An Mikrofonen war eine Vielzahl einfacher und hochwertiger Modelle zu sehen, fast alle wegen ihres gefälligen Äußeren hervorzuheben. Dynamische und Kondensatormikrofone standen im Wettbewerb mit hochgezüchteten Kristallmikrofonen. Man zeigte auch spezielle Kristallkapseln für Kleinstmikrofone (Armband- und Ansteckmikrofone) sowie Kontrollmikrofone für die Uhrenindustrie.

Fast verwirrend erschien die Fülle der Meß- und Prüfgeräte, wo die Schweizer Industrie im scharfen Wettbewerb mit den Erzeugnissen der amerikanischen und französischen sowie holländischen Firmen steht, über dieses für den Radiotechniker so wichtige Gebiet berichteten wir bereits ausführlich in Heft 1/1948 der FUNK-TECHNIK.
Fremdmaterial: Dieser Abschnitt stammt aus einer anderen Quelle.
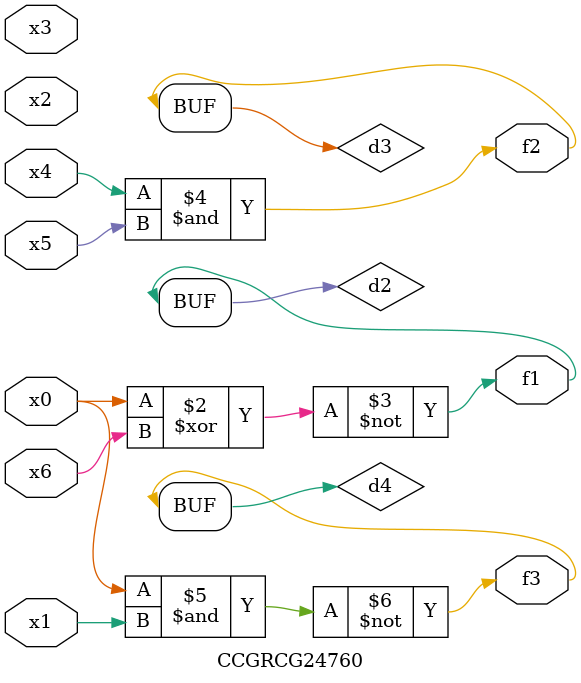
<source format=v>
module CCGRCG24760(
	input x0, x1, x2, x3, x4, x5, x6,
	output f1, f2, f3
);

	wire d1, d2, d3, d4;

	nor (d1, x0);
	xnor (d2, x0, x6);
	and (d3, x4, x5);
	nand (d4, x0, x1);
	assign f1 = d2;
	assign f2 = d3;
	assign f3 = d4;
endmodule

</source>
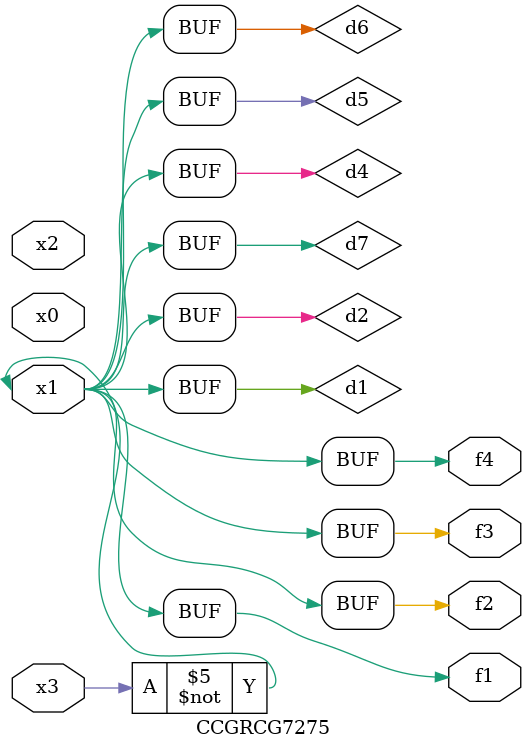
<source format=v>
module CCGRCG7275(
	input x0, x1, x2, x3,
	output f1, f2, f3, f4
);

	wire d1, d2, d3, d4, d5, d6, d7;

	not (d1, x3);
	buf (d2, x1);
	xnor (d3, d1, d2);
	nor (d4, d1);
	buf (d5, d1, d2);
	buf (d6, d4, d5);
	nand (d7, d4);
	assign f1 = d6;
	assign f2 = d7;
	assign f3 = d6;
	assign f4 = d6;
endmodule

</source>
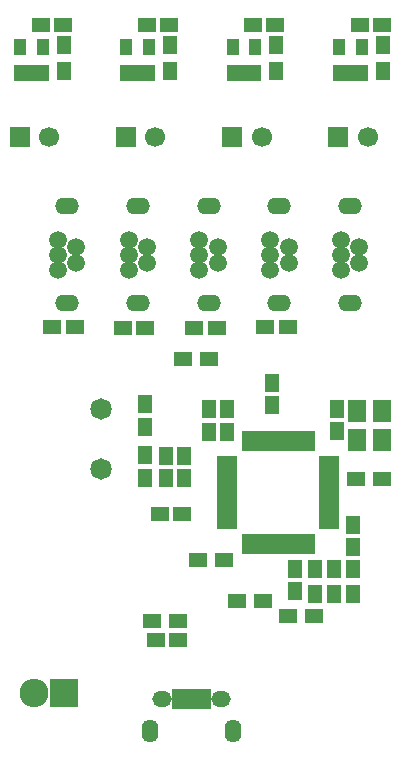
<source format=gts>
G04 #@! TF.FileFunction,Soldermask,Top*
%FSLAX46Y46*%
G04 Gerber Fmt 4.6, Leading zero omitted, Abs format (unit mm)*
G04 Created by KiCad (PCBNEW 4.0.4+dfsg1-stable) date Sun Aug 27 23:53:47 2017*
%MOMM*%
%LPD*%
G01*
G04 APERTURE LIST*
%ADD10C,0.100000*%
%ADD11C,1.500000*%
%ADD12O,2.000000X1.400000*%
%ADD13R,1.600000X1.150000*%
%ADD14R,1.050000X1.460000*%
%ADD15R,2.432000X2.432000*%
%ADD16O,2.432000X2.432000*%
%ADD17R,1.300000X1.600000*%
%ADD18R,1.600000X1.300000*%
%ADD19R,0.650000X1.700000*%
%ADD20R,1.700000X0.650000*%
%ADD21R,1.150000X1.600000*%
%ADD22C,1.700000*%
%ADD23R,1.700000X1.700000*%
%ADD24R,0.800000X1.750000*%
%ADD25O,1.650000X1.350000*%
%ADD26O,1.400000X1.950000*%
%ADD27C,1.822400*%
%ADD28R,1.650000X1.900000*%
G04 APERTURE END LIST*
D10*
D11*
X117225000Y-100000000D03*
X118775000Y-100650000D03*
X117225000Y-101300000D03*
X118775000Y-99350000D03*
X117225000Y-98700000D03*
D12*
X118000000Y-95900000D03*
X118000000Y-104100000D03*
D13*
X109758520Y-121920000D03*
X107858520Y-121920000D03*
D14*
X105050000Y-84600000D03*
X106000000Y-84600000D03*
X106950000Y-84600000D03*
X106950000Y-82400000D03*
X105050000Y-82400000D03*
X96050000Y-84600000D03*
X97000000Y-84600000D03*
X97950000Y-84600000D03*
X97950000Y-82400000D03*
X96050000Y-82400000D03*
X123050000Y-84600000D03*
X124000000Y-84600000D03*
X124950000Y-84600000D03*
X124950000Y-82400000D03*
X123050000Y-82400000D03*
X114050000Y-84600000D03*
X115000000Y-84600000D03*
X115950000Y-84600000D03*
X115950000Y-82400000D03*
X114050000Y-82400000D03*
D15*
X99800000Y-137100000D03*
D16*
X97260000Y-137100000D03*
D17*
X126800000Y-82225000D03*
X126800000Y-84425000D03*
X117750000Y-82225000D03*
X117750000Y-84425000D03*
X121000000Y-128750000D03*
X121000000Y-126550000D03*
X108750000Y-82225000D03*
X108750000Y-84425000D03*
D18*
X120950000Y-130600000D03*
X118750000Y-130600000D03*
X116600000Y-129275000D03*
X114400000Y-129275000D03*
X109450000Y-131030000D03*
X107250000Y-131030000D03*
D17*
X124225000Y-126550000D03*
X124225000Y-128750000D03*
D18*
X112026880Y-108778040D03*
X109826880Y-108778040D03*
D17*
X99775000Y-82225000D03*
X99775000Y-84425000D03*
X122625000Y-128750000D03*
X122625000Y-126550000D03*
D18*
X126700000Y-118950000D03*
X124500000Y-118950000D03*
X111100000Y-125800000D03*
X113300000Y-125800000D03*
D19*
X120631400Y-115746280D03*
X120131400Y-115746280D03*
X119631400Y-115746280D03*
X119131400Y-115746280D03*
X118631400Y-115746280D03*
X118131400Y-115746280D03*
X117631400Y-115746280D03*
X117131400Y-115746280D03*
X116631400Y-115746280D03*
X116131400Y-115746280D03*
X115631400Y-115746280D03*
X115131400Y-115746280D03*
D20*
X113531400Y-117346280D03*
X113531400Y-117846280D03*
X113531400Y-118346280D03*
X113531400Y-118846280D03*
X113531400Y-119346280D03*
X113531400Y-119846280D03*
X113531400Y-120346280D03*
X113531400Y-120846280D03*
X113531400Y-121346280D03*
X113531400Y-121846280D03*
X113531400Y-122346280D03*
X113531400Y-122846280D03*
D19*
X115131400Y-124446280D03*
X115631400Y-124446280D03*
X116131400Y-124446280D03*
X116631400Y-124446280D03*
X117131400Y-124446280D03*
X117631400Y-124446280D03*
X118131400Y-124446280D03*
X118631400Y-124446280D03*
X119131400Y-124446280D03*
X119631400Y-124446280D03*
X120131400Y-124446280D03*
X120631400Y-124446280D03*
D20*
X122231400Y-122846280D03*
X122231400Y-122346280D03*
X122231400Y-121846280D03*
X122231400Y-121346280D03*
X122231400Y-120846280D03*
X122231400Y-120346280D03*
X122231400Y-119846280D03*
X122231400Y-119346280D03*
X122231400Y-118846280D03*
X122231400Y-118346280D03*
X122231400Y-117846280D03*
X122231400Y-117346280D03*
D11*
X105225000Y-100000000D03*
X106775000Y-100650000D03*
X105225000Y-101300000D03*
X106775000Y-99350000D03*
X105225000Y-98700000D03*
D12*
X106000000Y-95900000D03*
X106000000Y-104100000D03*
D11*
X99225000Y-100000000D03*
X100775000Y-100650000D03*
X99225000Y-101300000D03*
X100775000Y-99350000D03*
X99225000Y-98700000D03*
D12*
X100000000Y-95900000D03*
X100000000Y-104100000D03*
D11*
X111225000Y-100000000D03*
X112775000Y-100650000D03*
X111225000Y-101300000D03*
X112775000Y-99350000D03*
X111225000Y-98700000D03*
D12*
X112000000Y-95900000D03*
X112000000Y-104100000D03*
D11*
X123225000Y-100000000D03*
X124775000Y-100650000D03*
X123225000Y-101300000D03*
X124775000Y-99350000D03*
X123225000Y-98700000D03*
D12*
X124000000Y-95900000D03*
X124000000Y-104100000D03*
D21*
X124200000Y-122825000D03*
X124200000Y-124725000D03*
X119350000Y-126550000D03*
X119350000Y-128450000D03*
X117340380Y-112707460D03*
X117340380Y-110807460D03*
X122862340Y-114945200D03*
X122862340Y-113045200D03*
X109921040Y-118905060D03*
X109921040Y-117005060D03*
X108402120Y-118905060D03*
X108402120Y-117005060D03*
X113579440Y-114969020D03*
X113579440Y-113069020D03*
X112045280Y-114969020D03*
X112045280Y-113069020D03*
D13*
X97800000Y-80500000D03*
X99700000Y-80500000D03*
X98750000Y-106100000D03*
X100650000Y-106100000D03*
X109443590Y-132611730D03*
X107543590Y-132611730D03*
X115750000Y-80500000D03*
X117650000Y-80500000D03*
X104750000Y-106150000D03*
X106650000Y-106150000D03*
D21*
X106608880Y-116966960D03*
X106608880Y-118866960D03*
X106608880Y-114548960D03*
X106608880Y-112648960D03*
D13*
X106750000Y-80500000D03*
X108650000Y-80500000D03*
X110800000Y-106150000D03*
X112700000Y-106150000D03*
X124800000Y-80500000D03*
X126700000Y-80500000D03*
X116800000Y-106100000D03*
X118700000Y-106100000D03*
D22*
X125500000Y-90000000D03*
D23*
X123000000Y-90000000D03*
D22*
X98500000Y-90000000D03*
D23*
X96000000Y-90000000D03*
D22*
X107500000Y-90000000D03*
D23*
X105000000Y-90000000D03*
D22*
X116500000Y-90000000D03*
D23*
X114000000Y-90000000D03*
D24*
X109229100Y-137637460D03*
X109879100Y-137637460D03*
X110529100Y-137637460D03*
X111179100Y-137637460D03*
X111829100Y-137637460D03*
D25*
X108029100Y-137637460D03*
X113029100Y-137637460D03*
D26*
X107029100Y-140337460D03*
X114029100Y-140337460D03*
D27*
X102930960Y-113014760D03*
X102930960Y-118094760D03*
D28*
X124597160Y-115687160D03*
X124597160Y-113187160D03*
X126650000Y-113200000D03*
X126650000Y-115700000D03*
M02*

</source>
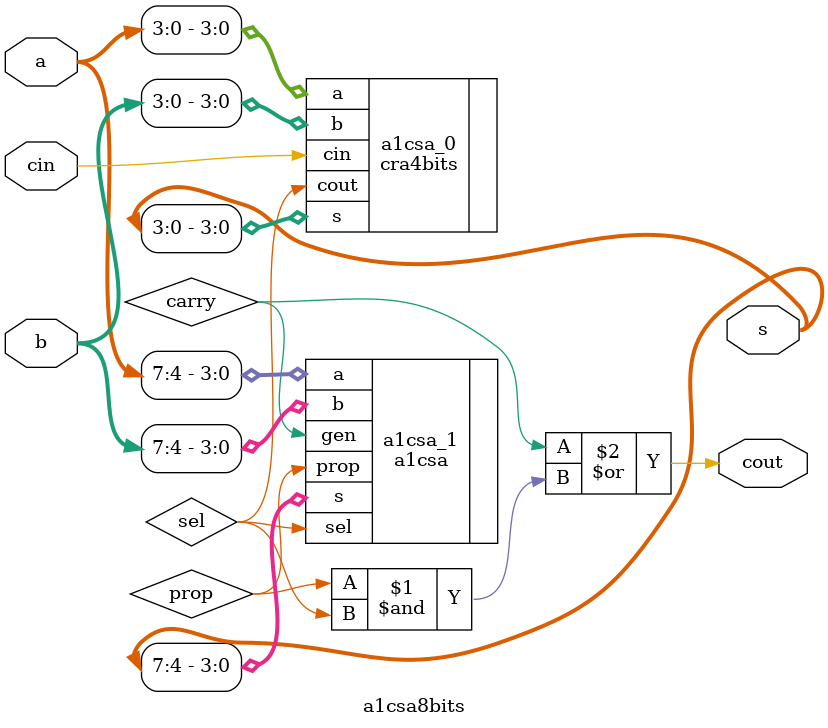
<source format=v>


// Unless required by applicable law or agreed to in writing, software
// distributed under the License is distributed on an "AS IS" BASIS,
// WITHOUT WARRANTIES OR CONDITIONS OF ANY KIND, either express or implied.
// See the License for the specific language governing permissions and
// limitations under the License.
//
//-----------------------------------------------------
// Design Name : a1csa8bits
// File Name   : a1csa8bits.v
// Function    : Add One Carry Select Adder for 8 bits
// Coder       : Jucemar Monteiro
//-----------------------------------------------------
module a1csa8bits (cin,a,b,s,cout);
	parameter n = 8;
	parameter m = 2;

	input  cin;
	input  [n-1:0] a;
	input  [n-1:0] b;
	output  [n-1:0] s;
	output  cout;

	wire [m-2:0] carry,prop,sel;

	cra4bits a1csa_0 (.cin(cin),.a(a[3:0]),.b(b[3:0]),.s(s[3:0]),.cout(sel[0]));
	a1csa a1csa_1 (.sel(sel[0]),.a(a[7:4]),.b(b[7:4]),.s(s[7:4]),.gen(carry[0])
			,.prop(prop[0]));

	assign cout  = carry[0] | (prop[0] & sel[0]);
endmodule

</source>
Noch ein Wort zur Preisfrage: so schön die vorgeführten Empfänger, Verstärker und Zubehörteile in Zürich auch waren, so teuer sind sie. Leider steht auch der Schweizer Markt durchaus im Zeichen eines recht erheblichen Preisanstieges, wie er überall in der Welt festgestellt werden muß. Seine Ursache ist in der beträchtlichen Steigerung der fixen Kosten sowie der Rohstoffe zu suchen und dieser Preisanstieg dämpft ganz erheblich die Bereitschaft, die verlockenden Neuheiten der 19. Züricher Ausstellung zu kaufen.